Start of Available data

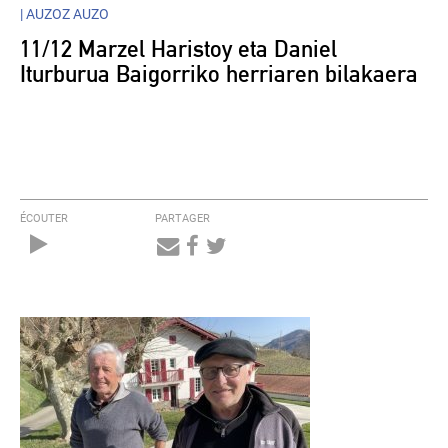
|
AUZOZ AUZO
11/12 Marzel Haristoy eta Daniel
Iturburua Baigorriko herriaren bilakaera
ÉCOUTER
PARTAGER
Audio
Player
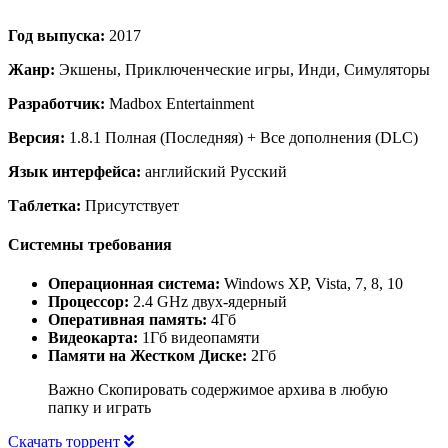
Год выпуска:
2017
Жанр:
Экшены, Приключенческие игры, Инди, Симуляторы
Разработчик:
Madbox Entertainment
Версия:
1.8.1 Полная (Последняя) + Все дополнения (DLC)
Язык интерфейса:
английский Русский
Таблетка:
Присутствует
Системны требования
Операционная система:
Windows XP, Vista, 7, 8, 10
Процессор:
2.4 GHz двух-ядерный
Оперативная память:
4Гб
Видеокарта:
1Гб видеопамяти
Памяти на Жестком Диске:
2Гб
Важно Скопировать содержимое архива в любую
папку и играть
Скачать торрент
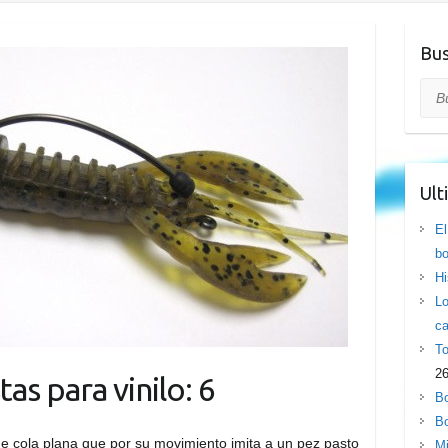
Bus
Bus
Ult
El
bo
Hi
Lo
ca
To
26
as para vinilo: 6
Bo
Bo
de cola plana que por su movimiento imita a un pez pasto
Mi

End of Available data
Start of Available data

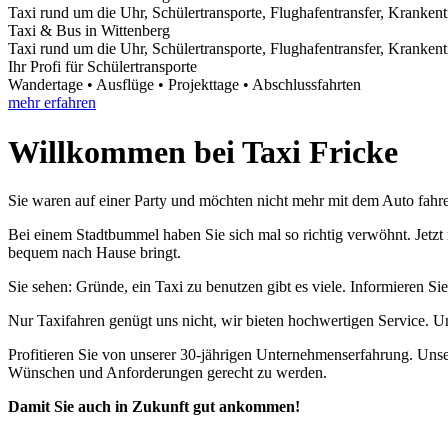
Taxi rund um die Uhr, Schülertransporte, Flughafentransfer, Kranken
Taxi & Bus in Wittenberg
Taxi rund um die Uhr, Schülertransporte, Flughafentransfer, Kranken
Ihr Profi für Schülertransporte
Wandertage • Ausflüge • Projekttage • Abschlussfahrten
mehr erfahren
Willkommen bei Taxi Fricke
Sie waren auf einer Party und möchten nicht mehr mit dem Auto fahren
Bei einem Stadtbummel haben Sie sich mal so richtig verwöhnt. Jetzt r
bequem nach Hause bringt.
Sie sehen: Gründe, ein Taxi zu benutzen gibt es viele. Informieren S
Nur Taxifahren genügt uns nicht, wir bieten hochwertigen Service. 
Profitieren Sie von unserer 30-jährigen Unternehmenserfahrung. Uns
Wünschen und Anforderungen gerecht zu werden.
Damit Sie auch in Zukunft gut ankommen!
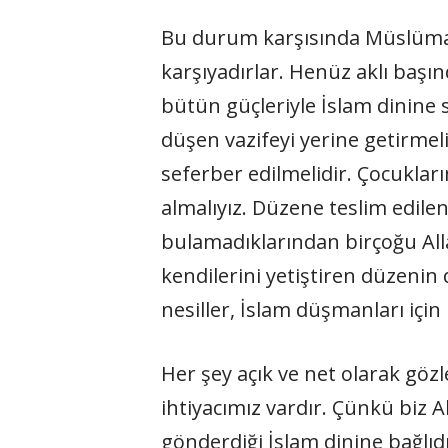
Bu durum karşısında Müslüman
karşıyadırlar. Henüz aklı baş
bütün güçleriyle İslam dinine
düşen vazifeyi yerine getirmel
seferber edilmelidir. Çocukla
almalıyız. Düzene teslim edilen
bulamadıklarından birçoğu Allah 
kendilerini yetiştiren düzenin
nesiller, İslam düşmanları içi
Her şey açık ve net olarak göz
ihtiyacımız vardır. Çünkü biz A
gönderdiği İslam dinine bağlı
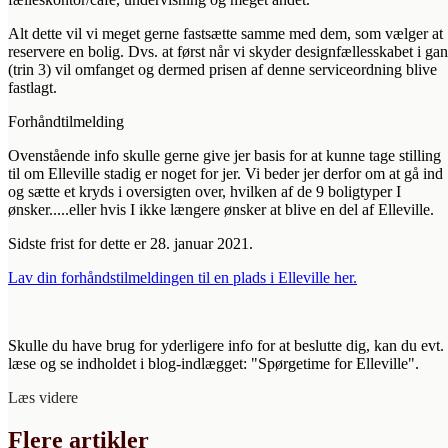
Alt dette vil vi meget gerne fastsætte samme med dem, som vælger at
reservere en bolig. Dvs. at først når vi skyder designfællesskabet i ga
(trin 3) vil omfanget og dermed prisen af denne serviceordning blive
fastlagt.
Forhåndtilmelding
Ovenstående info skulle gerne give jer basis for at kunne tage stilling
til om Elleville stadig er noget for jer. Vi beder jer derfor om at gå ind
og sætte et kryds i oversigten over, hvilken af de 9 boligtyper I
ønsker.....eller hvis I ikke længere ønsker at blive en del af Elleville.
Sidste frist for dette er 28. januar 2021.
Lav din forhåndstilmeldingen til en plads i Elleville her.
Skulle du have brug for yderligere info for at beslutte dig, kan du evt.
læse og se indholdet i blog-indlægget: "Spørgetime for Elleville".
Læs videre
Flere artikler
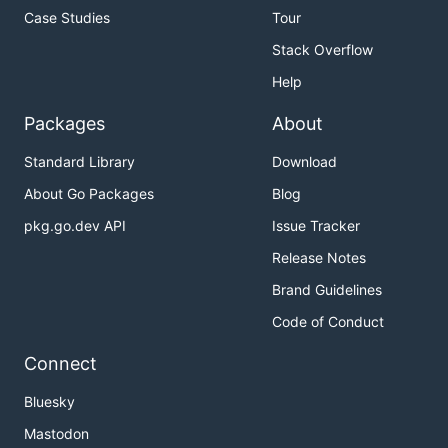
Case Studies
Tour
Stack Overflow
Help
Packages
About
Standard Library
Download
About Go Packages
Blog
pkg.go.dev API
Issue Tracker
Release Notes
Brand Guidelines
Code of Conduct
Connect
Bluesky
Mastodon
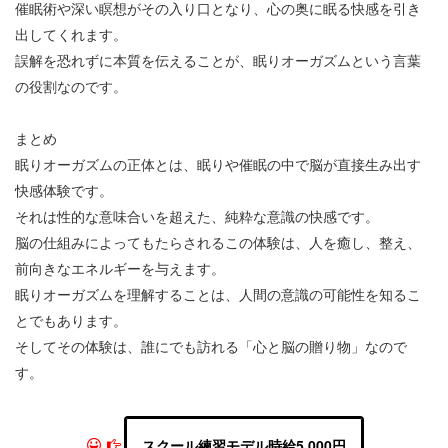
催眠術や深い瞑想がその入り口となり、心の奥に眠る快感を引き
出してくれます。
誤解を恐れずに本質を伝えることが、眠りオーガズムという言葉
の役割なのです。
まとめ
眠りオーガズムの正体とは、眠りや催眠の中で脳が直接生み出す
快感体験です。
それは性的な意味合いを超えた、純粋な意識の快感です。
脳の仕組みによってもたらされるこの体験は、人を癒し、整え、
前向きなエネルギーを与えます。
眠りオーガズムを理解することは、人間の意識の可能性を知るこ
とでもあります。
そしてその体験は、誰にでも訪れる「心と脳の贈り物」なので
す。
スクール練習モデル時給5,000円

End of Available data
Start of Available data

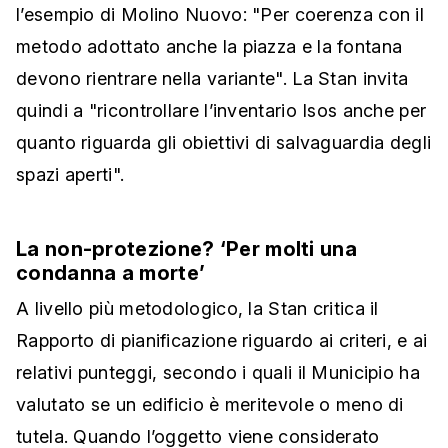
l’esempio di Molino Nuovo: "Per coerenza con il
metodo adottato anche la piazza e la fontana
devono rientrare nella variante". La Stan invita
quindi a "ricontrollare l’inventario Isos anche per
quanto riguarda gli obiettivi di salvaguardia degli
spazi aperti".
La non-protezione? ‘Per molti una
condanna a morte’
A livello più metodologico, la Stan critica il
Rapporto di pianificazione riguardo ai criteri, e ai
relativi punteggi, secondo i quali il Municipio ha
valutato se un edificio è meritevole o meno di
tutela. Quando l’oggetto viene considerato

End of Available data

▶ _Exercise prompt_: Please output the lines above beginning at the line with "Ihr Profi für Schülertransporte" and ending after the line with "Alt dette vil", precisely as written and with no pictures.

▶ _Solution to the exercise_:
Ihr Profi für Schülertransporte
Wandertage • Ausflüge • Projekttage • Abschlussfahrten
mehr erfahren
Willkommen bei Taxi Fricke
Sie waren auf einer Party und möchten nicht mehr mit dem Auto fahren
Bei einem Stadtbummel haben Sie sich mal so richtig verwöhnt. Jetzt r
bequem nach Hause bringt.
Sie sehen: Gründe, ein Taxi zu benutzen gibt es viele. Informieren S
Nur Taxifahren genügt uns nicht, wir bieten hochwertigen Service. 
Profitieren Sie von unserer 30-jährigen Unternehmenserfahrung. Uns
Wünschen und Anforderungen gerecht zu werden.
Damit Sie auch in Zukunft gut ankommen!
Bu durum karşısında Müslüman
karşıyadırlar. Henüz aklı baş
bütün güçleriyle İslam dinine
düşen vazifeyi yerine getirmel
seferber edilmelidir. Çocukla
almalıyız. Düzene teslim edilen
bulamadıklarından birçoğu Allah 
kendilerini yetiştiren düzenin
nesiller, İslam düşmanları içi
Her şey açık ve net olarak göz
ihtiyacımız vardır. Çünkü biz A
gönderdiği İslam dinine bağlı
Alt dette vil vi meget gerne fastsætte samme med dem, som vælger at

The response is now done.